Discoteca Básica Bizz #090: Yardbirds - Smokestack Lightning Vol. 1 e Blues, Backtracks & Shapes of Things Vol. 2 (1991)


Dentre as formações inglesas geradas nos anos 1960, o quinteto The Yardbirds sempre foi a mais difícil de se compartimentar. Além de catalisador do blues rock, o grupo inspirou os adeptos do garage sound, colaborou para o advento da psicodelia e estabeleceu as bases das futuras tendências do hard rock e do heavy metal. Sem contar que foi de suas fileiras que saíram três dos principais guitarristas da história: Eric Clapton, Jeff Beck e Jimmy Page.

Fundado em 1963 a partir do ex-Metropolitan Blues Quartet, o grupo - Keith Relf (voz, gaita), Anthony "Top" Tophman (guitarra solo), Chris Dreja (guitarra base), Paul Samwell-Smith (baixo) e Jim McCarty (bateria) - mudou de nome quando viu o termo "yardbird" (um vagabundo que vivia em meio às estradas de ferro) num livro de Jack Kerouac. A partir daí, com Clapton no lugar de Tophman, consolidariam a fama nas domingueiras do Crawdaddy Club - o mesmo que, pouco antes, havia projetado os Rolling Stones.

Nesta época, o set do quinteto era composto do mesmo rhythm & blues à la Chicago adotado por outros grupos britânicos, mas com uma diferença crucial: suas versões eram mais experimentais e recheadas por improvisos - os rave ups - extra longos. Por outro lado, à medida que Clapton se firmava como solista, seu relacionamento com os colegas deteriorava a olhos vistos. Ferrenho purista do blues, ele preferiu sair quando o grupo resolveu aproximar-se do pop.
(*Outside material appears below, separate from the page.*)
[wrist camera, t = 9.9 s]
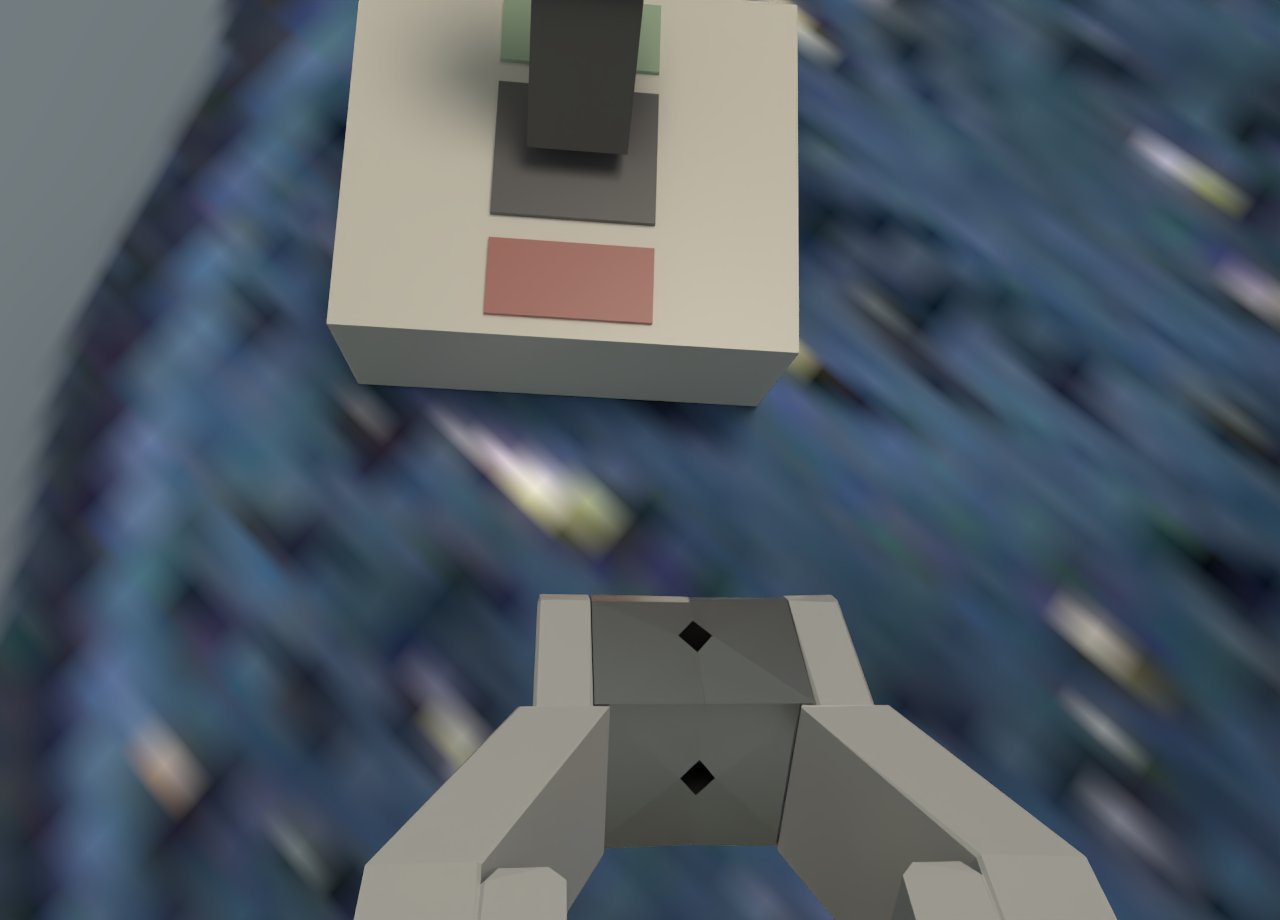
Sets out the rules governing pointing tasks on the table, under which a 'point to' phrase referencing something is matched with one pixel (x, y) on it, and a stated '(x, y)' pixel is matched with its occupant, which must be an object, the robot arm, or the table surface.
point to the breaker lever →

Só que o pop dos Yardbirds nada tinha a ver com o feijão-com-arroz das paradas. Com Jeff Beck a banda desenvolveu ousadas pesquisas em estúdio. São os casos de "Still I'm Sad" (derivada de um canto gregoriano do século XIII), cuja profusão de ecos dá a impressão de ter sido gravada numa catedral, e "Heart Full of Soul", um dos primeiros sinais da influência da música hindu no rock - vide a simulação do som de uma cítara feita por Beck através de um pedal fuzz.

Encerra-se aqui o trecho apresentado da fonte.